◆ **Prompt**
All that is needed is a count of the lines in this data that contain the word "warning".

(Stored dataset items)
▶

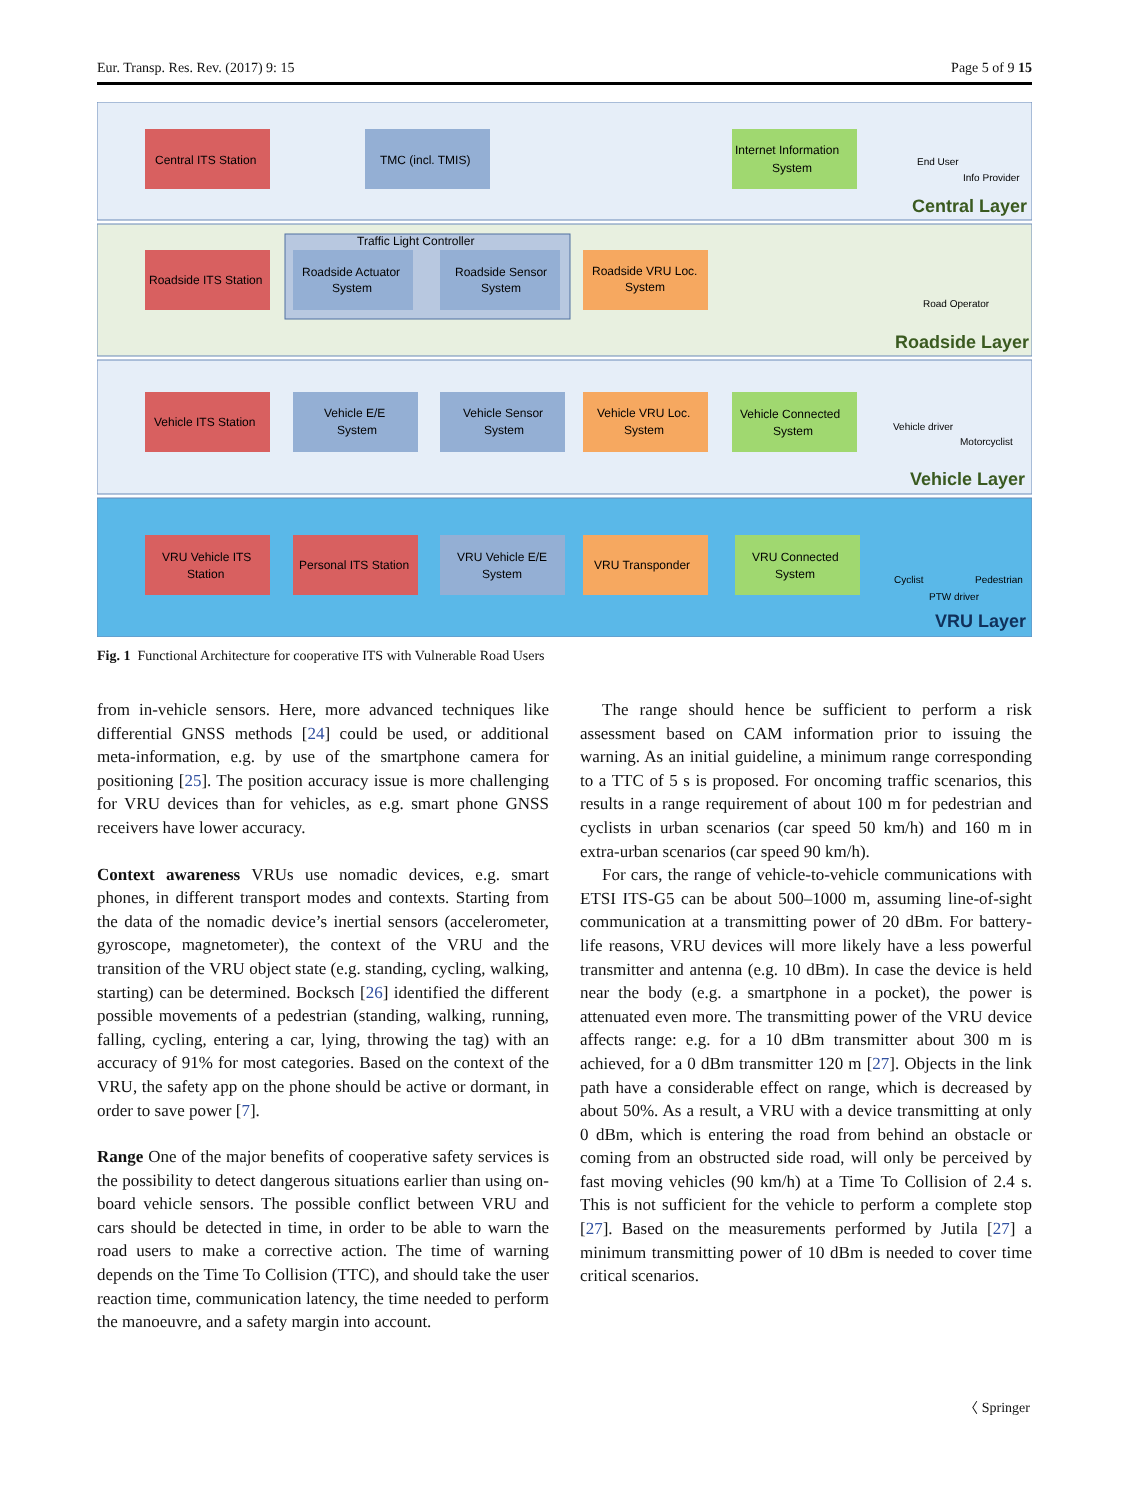Eur. Transp. Res. Rev. (2017) 9: 15 Page 5 of 9 15
Central ITS Station
TMC (incl. TMIS)
Internet Information
System
Central Layer
End User
Info Provider
Traffic Light Controller
Roadside ITS Station
Roadside Actuator
System
Roadside Sensor
System
Roadside VRU Loc.
System
Road Operator
Roadside Layer
Vehicle ITS Station
Vehicle E/E
System
Vehicle Sensor
System
Vehicle VRU Loc.
System
Vehicle Connected
System
Vehicle driver
Motorcyclist
Vehicle Layer
VRU Vehicle ITS
Station
Personal ITS Station
VRU Vehicle E/E
System
VRU Transponder
VRU Connected
System
Cyclist
Pedestrian
PTW driver
VRU Layer
Fig. 1 Functional Architecture for cooperative ITS with Vulnerable Road Users
from in-vehicle sensors. Here, more advanced techniques like differential GNSS methods [24] could be used, or additional meta-information, e.g. by use of the smartphone camera for positioning [25]. The position accuracy issue is more challenging for VRU devices than for vehicles, as e.g. smart phone GNSS receivers have lower accuracy.
Context awareness VRUs use nomadic devices, e.g. smart phones, in different transport modes and contexts. Starting from the data of the nomadic device’s inertial sensors (accelerometer, gyroscope, magnetometer), the context of the VRU and the transition of the VRU object state (e.g. standing, cycling, walking, starting) can be determined. Bocksch [26] identified the different possible movements of a pedestrian (standing, walking, running, falling, cycling, entering a car, lying, throwing the tag) with an accuracy of 91% for most categories. Based on the context of the VRU, the safety app on the phone should be active or dormant, in order to save power [7].
Range One of the major benefits of cooperative safety services is the possibility to detect dangerous situations earlier than using on-board vehicle sensors. The possible conflict between VRU and cars should be detected in time, in order to be able to warn the road users to make a corrective action. The time of warning depends on the Time To Collision (TTC), and should take the user reaction time, communication latency, the time needed to perform the manoeuvre, and a safety margin into account.
The range should hence be sufficient to perform a risk assessment based on CAM information prior to issuing the warning. As an initial guideline, a minimum range corresponding to a TTC of 5 s is proposed. For oncoming traffic scenarios, this results in a range requirement of about 100 m for pedestrian and cyclists in urban scenarios (car speed 50 km/h) and 160 m in extra-urban scenarios (car speed 90 km/h).
For cars, the range of vehicle-to-vehicle communications with ETSI ITS-G5 can be about 500–1000 m, assuming line-of-sight communication at a transmitting power of 20 dBm. For battery-life reasons, VRU devices will more likely have a less powerful transmitter and antenna (e.g. 10 dBm). In case the device is held near the body (e.g. a smartphone in a pocket), the power is attenuated even more. The transmitting power of the VRU device affects range: e.g. for a 10 dBm transmitter about 300 m is achieved, for a 0 dBm transmitter 120 m [27]. Objects in the link path have a considerable effect on range, which is decreased by about 50%. As a result, a VRU with a device transmitting at only 0 dBm, which is entering the road from behind an obstacle or coming from an obstructed side road, will only be perceived by fast moving vehicles (90 km/h) at a Time To Collision of 2.4 s. This is not sufficient for the vehicle to perform a complete stop [27]. Based on the measurements performed by Jutila [27] a minimum transmitting power of 10 dBm is needed to cover time critical scenarios.
〈 Springer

◀

◆ **Response to the task**
2